Cal Poly-formed band The Honeyboys performed an early afternoon set sporting beekeeper uniforms in front of a sizable crowd on the Truly Stage. The boys performed songs off of their brand new EP “Find My Way to You,” along with some of their singles like “Davinci” and “I Just Wanna Know.”
In April, The Honeyboys sat down with KCPR and talked about their BottleRock 2023 lineup announcement. Meeting again backstage on the day of the festival felt a bit surreal, and the band reflected on that.
Lead singer of The Honeyboys Ari Eisenberg said this won’t be their last time performing this year. The group is set to join forces with the Orange County band Creative Differences for a tour.

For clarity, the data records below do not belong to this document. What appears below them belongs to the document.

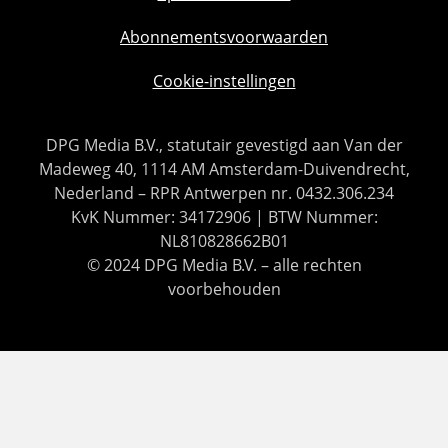
Abonnementsvoorwaarden
Cookie-instellingen
DPG Media B.V., statutair gevestigd aan Van der
Madeweg 40, 1114 AM Amsterdam-Duivendrecht,
Nederland – RPR Antwerpen nr. 0432.306.234
KvK Nummer: 34172906 | BTW Nummer:
NL810828662B01
© 2024 DPG Media B.V. – alle rechten
voorbehouden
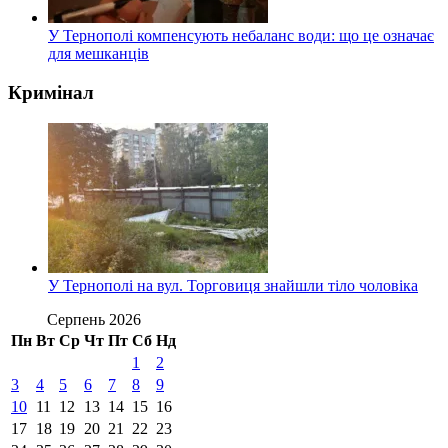
У Тернополі компенсують небаланс води: що це означає
для мешканців
Кримінал
У Тернополі на вул. Торговиця знайшли тіло чоловіка
Серпень 2026
Пн
Вт
Ср
Чт
Пт
Сб
Нд
1
2
3
4
5
6
7
8
9
10
11
12
13
14
15
16
17
18
19
20
21
22
23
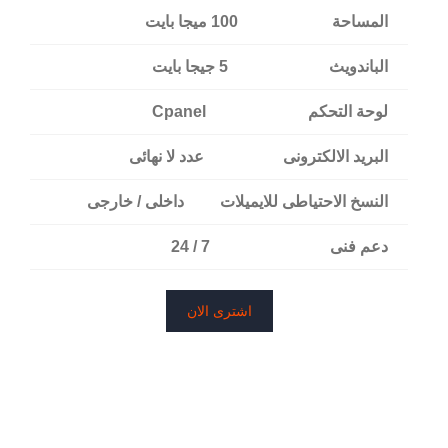
المساحة
100 ميجا بايت
الباندويث
5 جيجا بايت
لوحة التحكم
Cpanel
البريد الالكترونى
عدد لا نهائى
النسخ الاحتياطى للايميلات
داخلى / خارجى
دعم فنى
7 / 24
اشترى الان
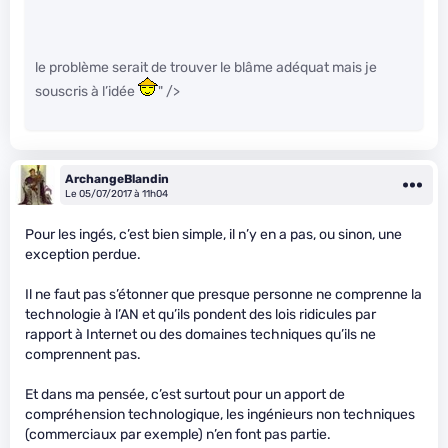
le problème serait de trouver le blâme adéquat mais je
souscris à l’idée
" />
ArchangeBlandin
Le 05/07/2017 à 11h04
Pour les ingés, c’est bien simple, il n’y en a pas, ou sinon, une
exception perdue.
Il ne faut pas s’étonner que presque personne ne comprenne la
technologie à l’AN et qu’ils pondent des lois ridicules par
rapport à Internet ou des domaines techniques qu’ils ne
comprennent pas.
Et dans ma pensée, c’est surtout pour un apport de
compréhension technologique, les ingénieurs non techniques
(commerciaux par exemple) n’en font pas partie.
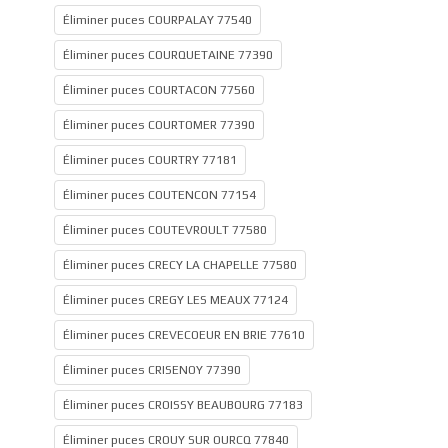
Éliminer puces COURPALAY 77540
Éliminer puces COURQUETAINE 77390
Éliminer puces COURTACON 77560
Éliminer puces COURTOMER 77390
Éliminer puces COURTRY 77181
Éliminer puces COUTENCON 77154
Éliminer puces COUTEVROULT 77580
Éliminer puces CRECY LA CHAPELLE 77580
Éliminer puces CREGY LES MEAUX 77124
Éliminer puces CREVECOEUR EN BRIE 77610
Éliminer puces CRISENOY 77390
Éliminer puces CROISSY BEAUBOURG 77183
Éliminer puces CROUY SUR OURCQ 77840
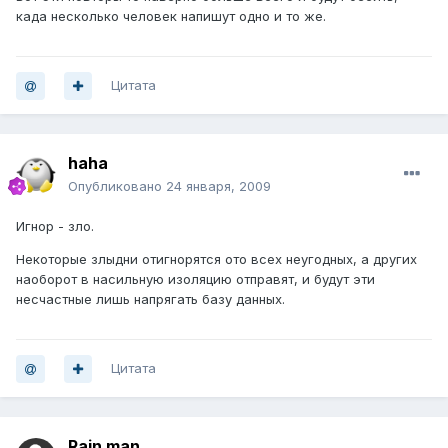
када несколько человек напишут одно и то же.
Цитата
haha
Опубликовано
24 января, 2009
Игнор - зло.
Некоторые злыдни отигнорятся ото всех неугодных, а других
наоборот в насильную изоляцию отправят, и будут эти
несчастные лишь напрягать базу данных.
Цитата
Rain man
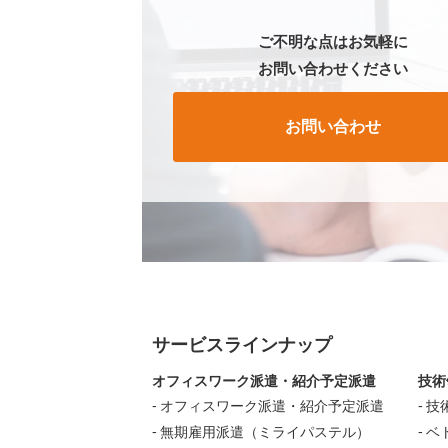
ご不明な点はお気軽に
お問い合わせください
お問い合わせ
サービスラインナップ
オフィスワーク派遣・紹介予定派遣
技術
オフィスワーク派遣・紹介予定派遣
技
無期雇用派遣（ミライパステル）
ベ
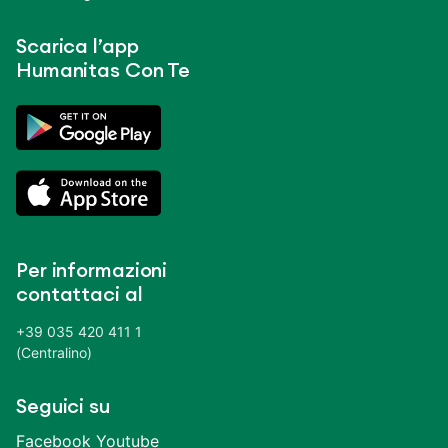
Scarica l’app
Humanitas Con Te
Per informazioni
contattaci al
+39 035 420 411 1
(Centralino)
Seguici su
Facebook
Youtube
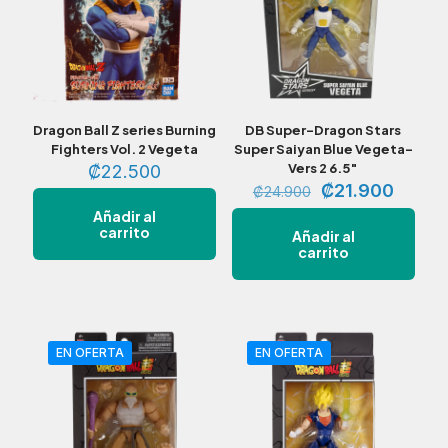
Dragon Ball Z series Burning
DB Super-Dragon Stars
Fighters Vol. 2 Vegeta
Super Saiyan Blue Vegeta-
Vers 2 6.5″
₡
22.500
El
El
₡
21.900
₡
24.900
precio
precio
Añadir al
original
actual
carrito
Añadir al
era:
es:
carrito
₡24.900.
₡21.9
EN OFERTA
EN OFERTA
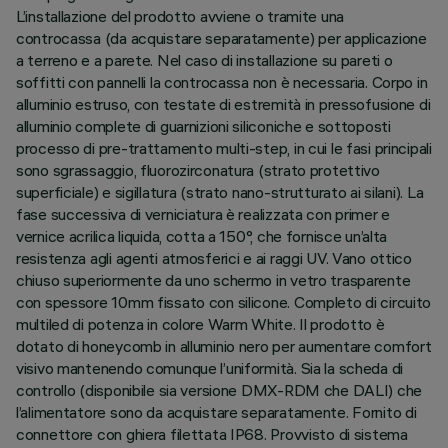
L’installazione del prodotto avviene o tramite una
controcassa (da acquistare separatamente) per applicazione
a terreno e a parete. Nel caso di installazione su pareti o
soffitti con pannelli la controcassa non è necessaria. Corpo in
alluminio estruso, con testate di estremità in pressofusione di
alluminio complete di guarnizioni siliconiche e sottoposti
processo di pre-trattamento multi-step, in cui le fasi principali
sono sgrassaggio, fluorozirconatura (strato protettivo
superficiale) e sigillatura (strato nano-strutturato ai silani). La
fase successiva di verniciatura è realizzata con primer e
vernice acrilica liquida, cotta a 150°, che fornisce un’alta
resistenza agli agenti atmosferici e ai raggi UV. Vano ottico
chiuso superiormente da uno schermo in vetro trasparente
con spessore 10mm fissato con silicone. Completo di circuito
multiled di potenza in colore Warm White. Il prodotto è
dotato di honeycomb in alluminio nero per aumentare comfort
visivo mantenendo comunque l’uniformità. Sia la scheda di
controllo (disponibile sia versione DMX-RDM che DALI) che
l’alimentatore sono da acquistare separatamente. Fornito di
connettore con ghiera filettata IP68. Provvisto di sistema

“We’re really excited for that … we are going to do a two-week run starting in San Diego and going all the way up to Canada,” Eisenberg said.
Quinn XCII performed at the Verizon Stage with a blend of pop and hip-hop songs, including “My Wife & 2 Dogs,” which he dedicated to his family. He later surprised the audience by bringing 49ers tight end George Kittle on stage to perform a satirical version of Cher’s “Believe.” Fans had a good laugh watching Kittle sing into the mic with autotune assistance.
Many attendees stayed after Quinn XCII’s performance to watch Wu-Tang Clan directly after him. The iconic ‘90s group hosted a large crowd and a crowded stage, with 13 performers on stage at one point.
Closing the festival was Red Hot Chili Peppers, whose audience filled the entire JaM Cellars Stage field. Some crowd members had to stand next to the bathrooms due to the congestion. The stage was immersed in colorful lights and visuals as the band performed some of their most iconic songs like “Californication” and “Under The Bridge.”